Monroe in Don’t Bother to Knock (1952), from the July 1953 issue of Modern Screen.
“It’s good they told me what / the moon was when I was a child,” reads a line from a poem by Marilyn Monroe. “It’s better they told me as a child what it was / for I could not understand it now.” The untitled poem, narrating a nighttime taxi ride in Manhattan, flits between the cityscape, a view of the East River, and, across it, the neon Pepsi-Cola sign, though, she tells us, “I am not looking at these things. / I am looking for my lover.” The very real moon comes to symbolize the confusion of adult experience. I quote these lines back to myself when I feel acutely that I understand less, not more, than I used to.
The poet Marilyn was the first Marilyn I encountered. Like her when she was young, I lived in a strict Pentecostal environment that forbade much of pop culture, but unlike her, I didn’t gorge myself on movies after escaping the prohibition. Although I had heard of “Marilyn Monroe,” I hadn’t yet happened to see any of her films when I came across Fragments: Poems, Intimate Notes, Letters by Marilyn Monroe in a bookstore. I, like so many, fell for the allure—still, to me, a forbidden one—of her image: Marilyn on a sofa seemingly caught looking up and away from the black notebook in her lap. Her expression suggests she hasn’t yet decided whether the distraction is a source of apprehension or delight. Wearing coral lipstick and a black turtleneck, she is beautiful and bookish. The apparently candid photo is actually from a 1953 series for Life by the photojournalist Alfred Eisenstaedt. Then twenty-six, Marilyn was famous, and only becoming more so: she’d started dating the baseball star Joe DiMaggio. The revelation that years before she’d posed nude for a calendar (and wasn’t ashamed) had recently scandalized McCarthyite America. Life’s portraits of a sex symbol among books play to an audience’s wish to condescend to the object of their desire, to laugh at the “dumb blond” who thinks she can read. (Desire, after all, is an involuntary subjection often trailed by resentment.) As always, Marilyn insisted on approving the images; the contact sheets show her red pen. And in this photo, whatever anyone else intended, I also see her considered self-creation.

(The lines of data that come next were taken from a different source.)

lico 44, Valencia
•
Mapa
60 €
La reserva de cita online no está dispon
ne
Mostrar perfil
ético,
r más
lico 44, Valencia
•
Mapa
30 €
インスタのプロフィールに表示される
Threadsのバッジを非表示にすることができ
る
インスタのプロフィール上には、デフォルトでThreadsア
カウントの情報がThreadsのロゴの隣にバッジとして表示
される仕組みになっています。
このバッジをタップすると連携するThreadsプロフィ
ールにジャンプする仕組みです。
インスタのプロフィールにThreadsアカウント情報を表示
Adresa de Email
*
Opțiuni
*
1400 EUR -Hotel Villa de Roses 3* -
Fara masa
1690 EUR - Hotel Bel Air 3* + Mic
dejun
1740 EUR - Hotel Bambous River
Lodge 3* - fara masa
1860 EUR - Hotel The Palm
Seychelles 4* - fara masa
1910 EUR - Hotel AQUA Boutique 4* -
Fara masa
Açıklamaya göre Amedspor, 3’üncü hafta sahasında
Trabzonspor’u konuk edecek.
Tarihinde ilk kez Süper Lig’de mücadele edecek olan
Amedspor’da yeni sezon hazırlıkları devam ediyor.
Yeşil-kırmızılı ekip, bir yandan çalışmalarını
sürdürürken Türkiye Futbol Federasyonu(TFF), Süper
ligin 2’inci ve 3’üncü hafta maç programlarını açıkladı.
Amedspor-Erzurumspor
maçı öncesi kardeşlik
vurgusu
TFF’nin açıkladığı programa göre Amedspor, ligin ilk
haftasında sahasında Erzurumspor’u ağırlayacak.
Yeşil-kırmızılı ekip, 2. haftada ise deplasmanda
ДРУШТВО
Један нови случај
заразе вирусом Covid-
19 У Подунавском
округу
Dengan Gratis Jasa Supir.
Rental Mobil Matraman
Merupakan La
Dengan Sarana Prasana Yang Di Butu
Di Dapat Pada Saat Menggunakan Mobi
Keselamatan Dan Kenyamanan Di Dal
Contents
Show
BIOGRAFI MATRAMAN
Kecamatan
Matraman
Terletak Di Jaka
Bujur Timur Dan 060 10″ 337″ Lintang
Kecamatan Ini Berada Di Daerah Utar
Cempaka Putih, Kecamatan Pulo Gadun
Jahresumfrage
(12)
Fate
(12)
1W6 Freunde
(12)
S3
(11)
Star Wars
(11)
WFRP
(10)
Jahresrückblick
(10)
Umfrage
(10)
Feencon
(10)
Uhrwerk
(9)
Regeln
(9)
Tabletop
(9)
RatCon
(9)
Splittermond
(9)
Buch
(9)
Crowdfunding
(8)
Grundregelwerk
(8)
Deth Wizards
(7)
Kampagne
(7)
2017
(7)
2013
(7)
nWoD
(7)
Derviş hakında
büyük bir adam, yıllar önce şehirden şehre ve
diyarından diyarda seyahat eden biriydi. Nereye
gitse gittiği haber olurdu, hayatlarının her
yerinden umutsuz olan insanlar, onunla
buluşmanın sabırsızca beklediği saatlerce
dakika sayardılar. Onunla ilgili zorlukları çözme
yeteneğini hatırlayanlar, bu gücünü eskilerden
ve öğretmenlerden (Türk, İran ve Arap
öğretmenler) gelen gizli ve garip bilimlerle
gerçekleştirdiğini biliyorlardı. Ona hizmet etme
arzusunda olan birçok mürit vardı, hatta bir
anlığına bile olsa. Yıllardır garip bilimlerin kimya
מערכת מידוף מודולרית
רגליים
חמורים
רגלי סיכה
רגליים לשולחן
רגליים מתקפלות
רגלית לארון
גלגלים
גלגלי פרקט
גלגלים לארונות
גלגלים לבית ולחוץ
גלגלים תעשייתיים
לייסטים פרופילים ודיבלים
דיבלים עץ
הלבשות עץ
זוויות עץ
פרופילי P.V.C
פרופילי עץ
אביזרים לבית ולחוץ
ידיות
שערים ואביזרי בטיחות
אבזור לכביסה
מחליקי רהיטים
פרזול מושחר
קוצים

Marilyn’s poems are, as the book’s title indicates, mostly fragmentary. Rarely (if ever) did a first draft become a second, but themes and motifs recur as though being reworked. They were written in notebooks and on scrap paper alongside lines of dialogue from her films, song titles, lists, outpourings of anxiety, and accounts of both real events and dreams. Sometimes lines that read like poems actually aren’t, as with some of the notes made during her years spent in psychoanalysis and in classes with Lee Strasberg, a controversial proponent of the “Method,” a technique that demands actors dig deep into their emotions and memories in order to fully inhabit their roles. Some of Marilyn’s pages are tidily penned, starting precisely at the red vertical margin, but often the poems and notes range across or even around the page, with words crossed out and sentences connected by arrows. Because the lines often end where the paper does, it’s not always obvious where they break, or whether they should break at all. According to Norman Rosten, a poet who became better known for being a friend of hers, “She had the instinct and reflexes of the poet, but she lacked the control.”
Marilyn left high school when she married her first husband and, aside from a continuing-education course in literature at UCLA, never had further formal education. But she was a committed if haphazard autodidact, going to a now-defunct bookstore in Los Angeles to leaf through and buy whatever books interested her (Rilke’s Letters to a Young Poet, for instance). Although the playwright Arthur Miller, her third husband, claimed she never finished anything “with the possible exception of Colette’s Chéri and a few short stories,” others contradict this. She professed a love for The Brothers Karamazov and a wish to play its central female character, Grushenka. Her library contained more than four hundred books, including verse collections by D. H. Lawrence, Emily Dickinson, and Yuan Mei, and an anthology of African American poetry.